In such hypothetical scenarios, nobody is going to present you with a puppy, a sack and a brick but they might want to see how you tick and whether you're capable to making hard decisions. By some accounts, fellow students presented ex-UK PM David Cameron with a pig's head, and he was able to do the hard thing. As one of the commenters on Metafilter put it "They don't want psychopaths, but they also don't want moralistic Pollyannas who don't understand that compromises have to be made everywhere." As Otto von Bismarck said, politics is the art of the possible. In honest democratic government a key issue is trying to get enough money, in taxes, from citizens to run the ship of state in ways that increase happiness or utility or efficiency for those same citizens. An obvious way for the state to spend your tax-dollars in utilitarian ways is in building infrastructure: roads, bridges, libraries, hospitals which are such humongous projects that no person and few companies or consortia could imagine carrying them out. It is hard to see how bridges and highways increase happiness but they certainly increase trade, transport, travel and these are usually viewed as being A Good Thing - even as they despoil the planet, but that's another story. I've had a run at the utilitarian calculus of health care with Morquio & Vimizim - Pembrolizumab - Orkambi - Gardasil. And Caitlin Moran has made the case for libraries as repositories of the common good.

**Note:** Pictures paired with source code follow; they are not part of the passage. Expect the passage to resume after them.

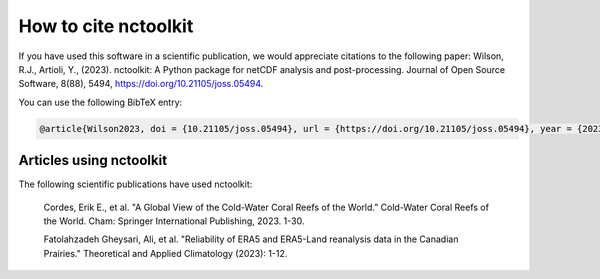 
####################
How to cite nctoolkit
####################

If you have used this software in a scientific publication, we would appreciate citations to the following paper: Wilson, R.J., Artioli, Y., (2023). nctoolkit: A Python package for netCDF analysis and post-processing. Journal of Open Source Software, 8(88), 5494, https://doi.org/10.21105/joss.05494.


You can use the following BibTeX entry:

.. code-block:: latex

    @article{Wilson2023, doi = {10.21105/joss.05494}, url = {https://doi.org/10.21105/joss.05494}, year = {2023}, publisher = {The Open Journal}, volume = {8}, number = {88}, pages = {5494}, author = {Robert J. Wilson and Yuri Artioli}, title = {nctoolkit: A Python package for netCDF analysis and post-processing}, journal = {Journal of Open Source Software} }



Articles using nctoolkit
----------------

The following scientific publications have used nctoolkit:

    Cordes, Erik E., et al. "A Global View of the Cold-Water Coral Reefs of the World." Cold-Water Coral Reefs of the World. Cham: Springer International Publishing, 2023. 1-30.

    Fatolahzadeh Gheysari, Ali, et al. "Reliability of ERA5 and ERA5-Land reanalysis data in the Canadian Prairies." Theoretical and Applied Climatology (2023): 1-12.  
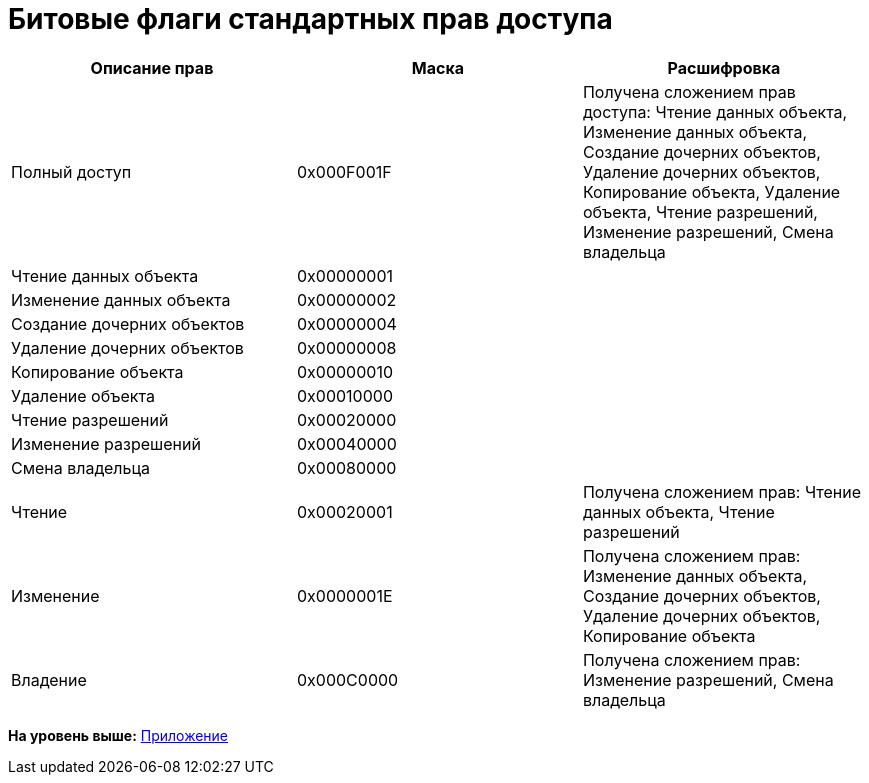 = Битовые флаги стандартных прав доступа

[cols=",,",options="header",]
|===
|Описание прав |Маска |Расшифровка
|Полный доступ |0x000F001F |Получена сложением прав доступа: Чтение данных объекта, Изменение данных объекта, Создание дочерних объектов, Удаление дочерних объектов, Копирование объекта, Удаление объекта, Чтение разрешений, Изменение разрешений, Смена владельца
|Чтение данных объекта |0x00000001 |
|Изменение данных объекта |0x00000002 |
|Создание дочерних объектов |0x00000004 |
|Удаление дочерних объектов |0x00000008 |
|Копирование объекта |0x00000010 |
|Удаление объекта |0x00010000 |
|Чтение разрешений |0x00020000 |
|Изменение разрешений |0x00040000 |
|Смена владельца |0x00080000 |
|Чтение |0x00020001 |Получена сложением прав: Чтение данных объекта, Чтение разрешений
|Изменение |0x0000001E |Получена сложением прав: Изменение данных объекта, Создание дочерних объектов, Удаление дочерних объектов, Копирование объекта
|Владение |0x000C0000 |Получена сложением прав: Изменение разрешений, Смена владельца
|===

*На уровень выше:* xref:../pages/dm_appendix.adoc[Приложение]
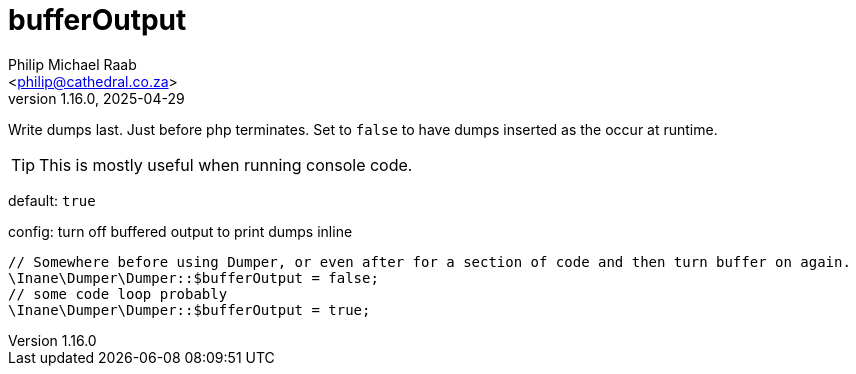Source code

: = bufferOutput
:author: Philip Michael Raab
:email: <philip@cathedral.co.za>
:revnumber: 1.16.0
:revdate: 2025-04-29
:experimental:
:icons: font
:source-highlighter: highlight.js
:toc: auto

Write dumps last. Just before php terminates. Set to `false` to have dumps inserted as the occur at runtime.

TIP: This is mostly useful when running console code.

default: `true`

.config: turn off buffered output to print dumps inline
[source,php]
----
// Somewhere before using Dumper, or even after for a section of code and then turn buffer on again.
\Inane\Dumper\Dumper::$bufferOutput = false;
// some code loop probably
\Inane\Dumper\Dumper::$bufferOutput = true;
----
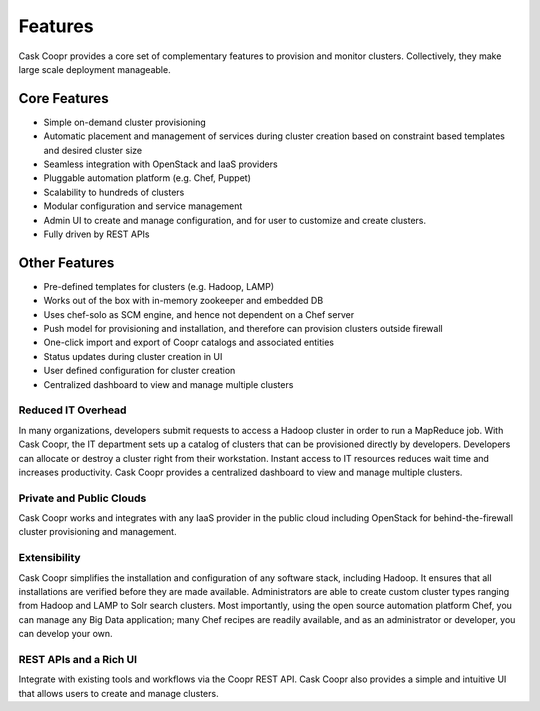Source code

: ..
   Copyright 2012-2014 Cask Data, Inc.

   Licensed under the Apache License, Version 2.0 (the "License");
   you may not use this file except in compliance with the License.
   You may obtain a copy of the License at
 
       http://www.apache.org/licenses/LICENSE-2.0

   Unless required by applicable law or agreed to in writing, software
   distributed under the License is distributed on an "AS IS" BASIS,
   WITHOUT WARRANTIES OR CONDITIONS OF ANY KIND, either express or implied.
   See the License for the specific language governing permissions and
   limitations under the License.

.. _overview_features:
.. index::
   single: Features
.. _features:

========
Features
========


Cask Coopr provides a core set of complementary features to provision and monitor clusters. Collectively, they
make large scale deployment manageable. 

Core Features
=============
• Simple on-demand cluster provisioning
• Automatic placement and management of services during cluster creation based on constraint based templates and desired cluster size
• Seamless integration with OpenStack and IaaS providers
• Pluggable automation platform (e.g. Chef, Puppet)
• Scalability to hundreds of clusters
• Modular configuration and service management
• Admin UI to create and manage configuration, and for user to customize and create clusters.
• Fully driven by REST APIs


Other Features
==============
• Pre-defined templates for clusters (e.g. Hadoop, LAMP)
• Works out of the box with in-memory zookeeper and embedded DB
• Uses chef-solo as SCM engine, and hence not dependent on a Chef server
• Push model for provisioning and installation, and therefore can provision clusters outside firewall
• One-click import and export of Coopr catalogs and associated entities 
• Status updates during cluster creation in UI 
• User defined configuration for cluster creation
• Centralized dashboard to view and manage multiple clusters

Reduced IT Overhead
^^^^^^^^^^^^^^^^^^^
In many organizations, developers submit requests to access a Hadoop cluster
in order to run a MapReduce job. With Cask Coopr, the IT department sets up a
catalog of clusters that can be provisioned directly by developers. Developers
can allocate or destroy a cluster right from their workstation.
Instant access to IT resources reduces wait time and increases productivity.
Cask Coopr provides a centralized dashboard to view and manage multiple clusters.

Private and Public Clouds
^^^^^^^^^^^^^^^^^^^^^^^^^
Cask Coopr works and integrates with any IaaS provider in the public cloud including OpenStack for behind-the-firewall cluster provisioning and management.

Extensibility
^^^^^^^^^^^^^
Cask Coopr simplifies the installation and configuration of any software stack,
including Hadoop. It ensures that all installations are verified before they
are made available. Administrators are able to create custom cluster types ranging from Hadoop and LAMP
to Solr search clusters. Most importantly, using the open source automation platform Chef, you can 
manage any Big Data application; many Chef recipes are readily available, and as an
administrator or developer, you can develop your own.

REST APIs and a Rich UI
^^^^^^^^^^^^^^^^^^^^^^^
Integrate with existing tools and workflows via the Coopr REST API. Cask Coopr also
provides a simple and intuitive UI that allows users to create and manage clusters.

The trouble with modern politics and modern politicians is that the whole caboodle is riven with self-interest. The trouble with democracies is that there are regular elections and the pols need to keep their constituents sweet for the next poll and therefore long-term strategic planning is really hard to get over the line. Simon Coveney, the Minister of Housing was on the wireless the other day ruefully admitting that, of the 22 rural [rural = unDublin in Ireland] communities targetted for growth in a 2002 planning report, not one got into the "top 20 for growth" communities over the intervening 15 years. I think Coveney must mean the National Spatial Strategy for Ireland 2002-2020, which you can read in full [all 160 pages] in all its quaint earnestness.
Now here, for example, is a peculiar thing. In 2002, there was no such thing as broadband; let alone was it conceived as being an essential part of national infra-structure, happiness, utility and efficiency as it is now. That should give all planners pause. There's no point in building roads if we're going to be zipping about in hover-cars. To paraphrase JBS Haldane [prev] The
Mais revenons nous a nos puppies. Politics really should be about the Art of the Hard. We want our elected reps to make the difficult decisions for us, so long as it's someone else's Mum who is not getting a hip-replacement.